There came a knock at the door of a room where two boys were slouched deep in chairs reading, and together they called, “Come in.” The door opened and a quiet fellow neither knew very well, though they knew some of the fellows spoke of him as a “holy Joe,” walked in. “I just wanted to invite you fellows to come over to the ‘Y’ tomorrow night to hear Dr. Ivan Cushman. He’s one of the world’s leading archaeologists, and he takes the Bible and makes it come alive in his lectures.”
“Who wants to hear an old gravedigger anyway?” asked Jim, with little politeness to their visitor. “And who wants to hear anybody stupid enough to believe the Bible?” Chuck chimed in. “Besides, we’ve got an astrophysics test day after tomorrow, and that’s all that counts. Toddle on and get some weaker minds to go with you.”
A beautiful woman, wife of a prosperous executive, was arranging the flowers in her home for guests who were coming for dinner—one couple particularly important because his influence could mean a large government contract for her husband’s firm.
The maid announced the guests, and in a few minutes gay laughter filled the air as cocktails were served and men and women mingled in the relaxed anticipation of good food and exciting companionship.

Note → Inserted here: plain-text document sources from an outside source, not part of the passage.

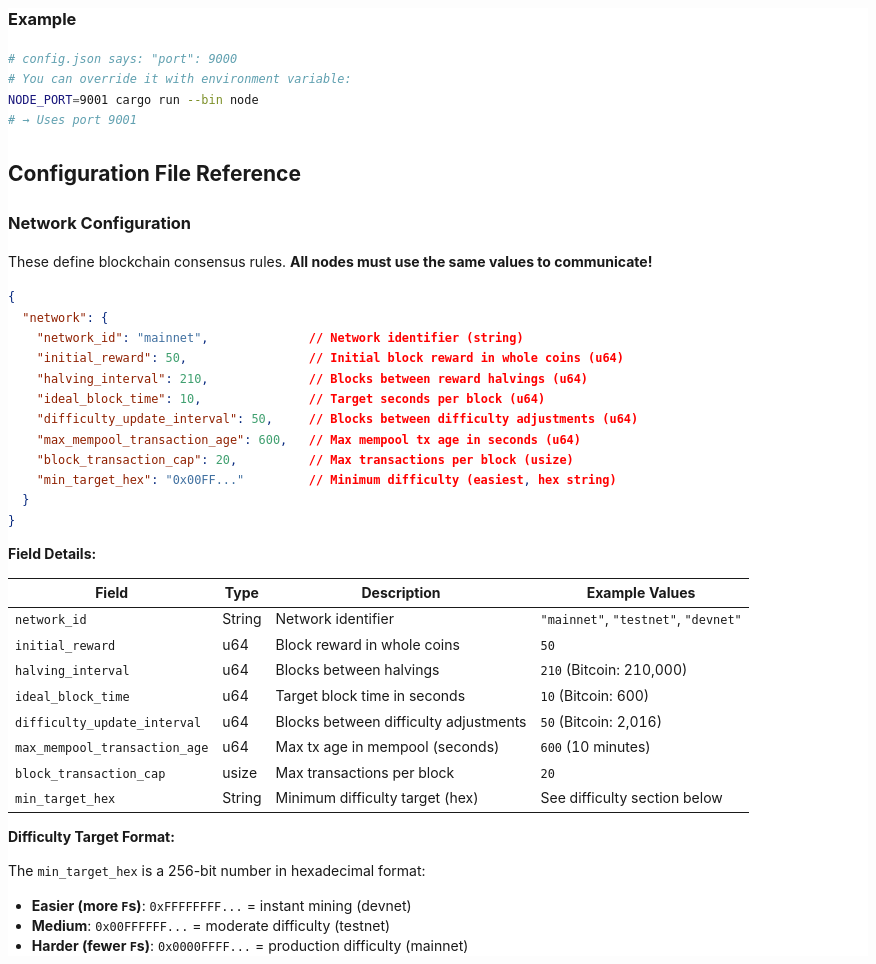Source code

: ### Example

```bash
# config.json says: "port": 9000
# You can override it with environment variable:
NODE_PORT=9001 cargo run --bin node
# → Uses port 9001
```

## Configuration File Reference

### Network Configuration

These define blockchain consensus rules. **All nodes must use the same values to communicate!**

```json
{
  "network": {
    "network_id": "mainnet",              // Network identifier (string)
    "initial_reward": 50,                 // Initial block reward in whole coins (u64)
    "halving_interval": 210,              // Blocks between reward halvings (u64)
    "ideal_block_time": 10,               // Target seconds per block (u64)
    "difficulty_update_interval": 50,     // Blocks between difficulty adjustments (u64)
    "max_mempool_transaction_age": 600,   // Max mempool tx age in seconds (u64)
    "block_transaction_cap": 20,          // Max transactions per block (usize)
    "min_target_hex": "0x00FF..."         // Minimum difficulty (easiest, hex string)
  }
}
```

**Field Details:**

| Field | Type | Description | Example Values |
|-------|------|-------------|----------------|
| `network_id` | String | Network identifier | `"mainnet"`, `"testnet"`, `"devnet"` |
| `initial_reward` | u64 | Block reward in whole coins | `50` |
| `halving_interval` | u64 | Blocks between halvings | `210` (Bitcoin: 210,000) |
| `ideal_block_time` | u64 | Target block time in seconds | `10` (Bitcoin: 600) |
| `difficulty_update_interval` | u64 | Blocks between difficulty adjustments | `50` (Bitcoin: 2,016) |
| `max_mempool_transaction_age` | u64 | Max tx age in mempool (seconds) | `600` (10 minutes) |
| `block_transaction_cap` | usize | Max transactions per block | `20` |
| `min_target_hex` | String | Minimum difficulty target (hex) | See difficulty section below |

**Difficulty Target Format:**

The `min_target_hex` is a 256-bit number in hexadecimal format:

- **Easier (more `F`s)**: `0xFFFFFFFF...` = instant mining (devnet)
- **Medium**: `0x00FFFFFF...` = moderate difficulty (testnet)
- **Harder (fewer `F`s)**: `0x0000FFFF...` = production difficulty (mainnet)
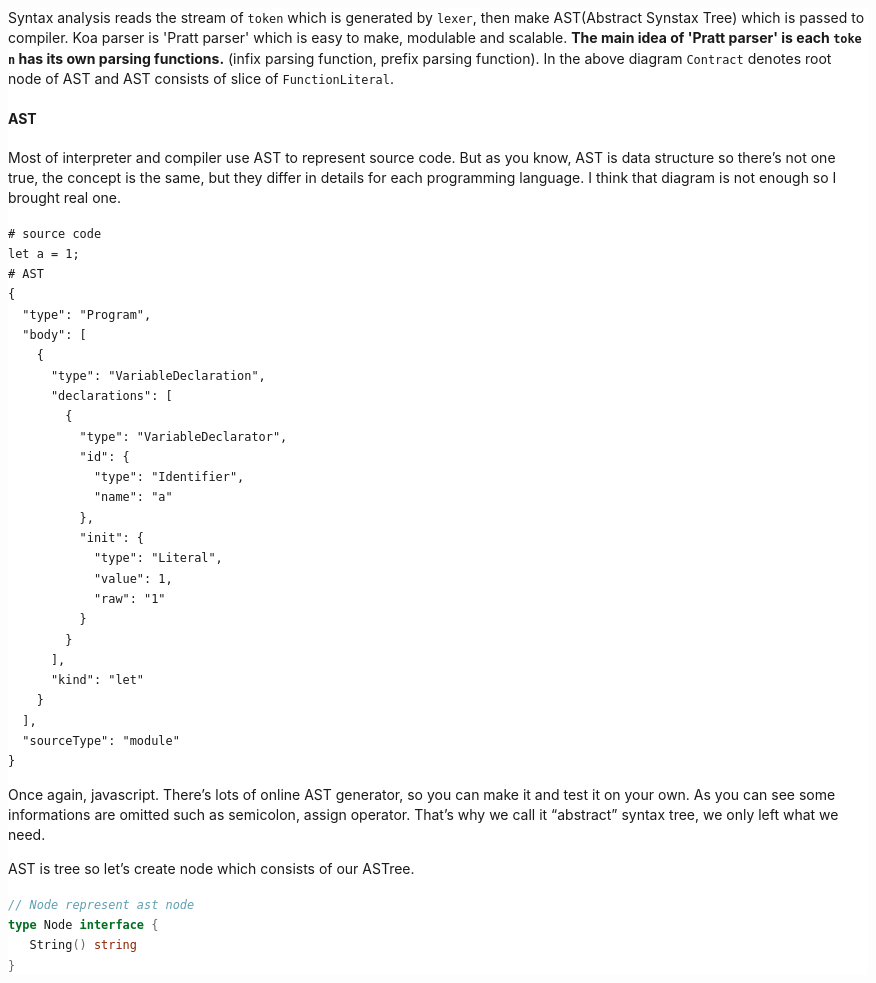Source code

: Syntax analysis reads the stream of `token` which is generated by `lexer`, then make AST(Abstract Synstax Tree) which is passed to compiler.  Koa parser is 'Pratt parser' which is easy to make, modulable and scalable. **The main idea of 'Pratt parser' is each `token` has its own parsing functions.** (infix parsing function, prefix parsing function). In the above diagram `Contract` denotes root node of AST and AST consists of slice of `FunctionLiteral`.

#### AST

Most of interpreter and compiler use AST to represent source code. But as you know, AST is data structure so there’s not one true, the concept is the same, but they differ in details for each programming language. I think that diagram is not enough so I brought real one.

```
# source code
let a = 1;
# AST
{
  "type": "Program",
  "body": [
    {
      "type": "VariableDeclaration",
      "declarations": [
        {
          "type": "VariableDeclarator",
          "id": {
            "type": "Identifier",
            "name": "a"
          },
          "init": {
            "type": "Literal",
            "value": 1,
            "raw": "1"
          }
        }
      ],
      "kind": "let"
    }
  ],
  "sourceType": "module"
}

```

Once again, javascript. There’s lots of online AST generator, so you can make it and test it on your own. As you can see some informations are omitted such as semicolon, assign operator. That’s why we call it “abstract” syntax tree, we only left what we need.

AST is tree so let’s create node which consists of our ASTree.

```go
// Node represent ast node
type Node interface {
   String() string
}
```
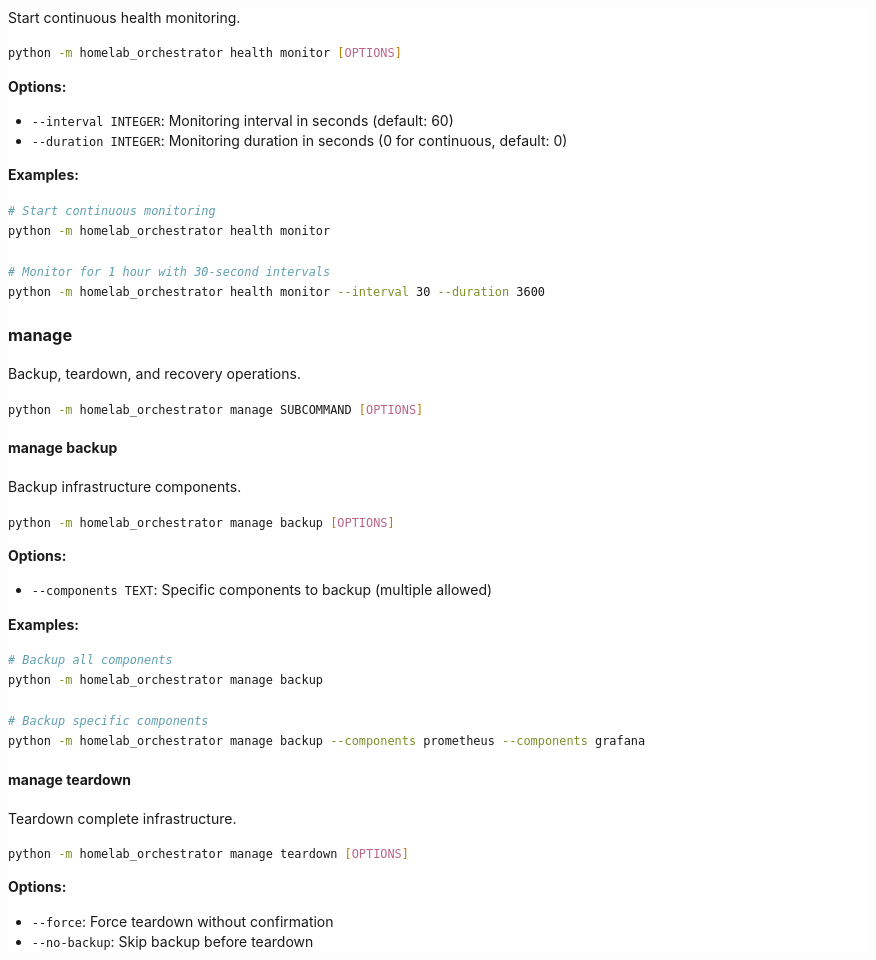 Start continuous health monitoring.

```bash
python -m homelab_orchestrator health monitor [OPTIONS]
```

**Options:**
- `--interval INTEGER`: Monitoring interval in seconds (default: 60)
- `--duration INTEGER`: Monitoring duration in seconds (0 for continuous, default: 0)

**Examples:**
```bash
# Start continuous monitoring
python -m homelab_orchestrator health monitor

# Monitor for 1 hour with 30-second intervals
python -m homelab_orchestrator health monitor --interval 30 --duration 3600
```

### manage

Backup, teardown, and recovery operations.

```bash
python -m homelab_orchestrator manage SUBCOMMAND [OPTIONS]
```

#### manage backup

Backup infrastructure components.

```bash
python -m homelab_orchestrator manage backup [OPTIONS]
```

**Options:**
- `--components TEXT`: Specific components to backup (multiple allowed)

**Examples:**
```bash
# Backup all components
python -m homelab_orchestrator manage backup

# Backup specific components
python -m homelab_orchestrator manage backup --components prometheus --components grafana
```

#### manage teardown

Teardown complete infrastructure.

```bash
python -m homelab_orchestrator manage teardown [OPTIONS]
```

**Options:**
- `--force`: Force teardown without confirmation
- `--no-backup`: Skip backup before teardown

During the beautifully prepared and served dinner, a maid came to the hostess, leaned low, and whispered something in her ear. A shadow of annoyance crossed her face as she replied, “Tell them to ask someone else. This is no time to interrupt me. They should know that we have guests for dinner.”
The evening passed with laughter (some jokes few would have repeated in a mixed group a few years before), and with a friendly hand of bridge followed by final drinks before the friends left.
As they were preparing to retire, the executive asked, “Jane, what was the maid whispering to you about during dinner?” His wife replied petulantly, “Oh, those Smiths down the road had a sick baby they wanted to take to the hospital. It was too far for a taxi and the buses only run every hour. They asked if someone here could drive them in one of our cars. They should have seen that we were entertaining guests.”
A week passed. The midnight broadcast was about to begin, and across the city radios were turned on. Into homes and bars, cars and nightclubs, mansions and slums, there came these words of the first Advent: “And she brought forth her firstborn son, and wrapped him in swaddling clothes, and laid him in a manger; because there was no room for them in the inn.”
A little boy in troubled sleep thought of an old man he had rudely told to “run along” because he was busy playing.
Some teen-agers who only a few minutes before had been gaily dancing to loud music suddenly remembered Mark shuffling down the street on his crutches and wished they had made room for him in their cars.
Two university students home for Christmas vacation paused to wonder whether they should have been too busy even to listen to a famous man who believed God and the Bible.
The executive looked at his wife, and she returned the uneasy stare. Had their guests been so important that they could not have spared a little time to help some poor neighbors, desperate because of a sick child?
“No room in the inn.” These haunting words carried their meaning to many people in many places.
No room for Christ? No time for him! No concern for things of the spirit! No love and compassion for needy people right at their side!
The broadcast concluded with these words: “How like the people of Bethlehem are many of us tonight! No room for the Christ child! But he is no longer a child. He grew to manhood and died on a cross for the sins of the world, and he arose from the dead—and he is coming again. He speaks to us: ‘Verily I say unto you, Inasmuch as ye did it not to one of the least of these, ye did it not to me.’ ”
In the dim recesses of many minds there came back these words: “Behold, I stand at the door and knock: if any man hear my voice, and open the door, I will come in to him, and will sup with him, and he with me.”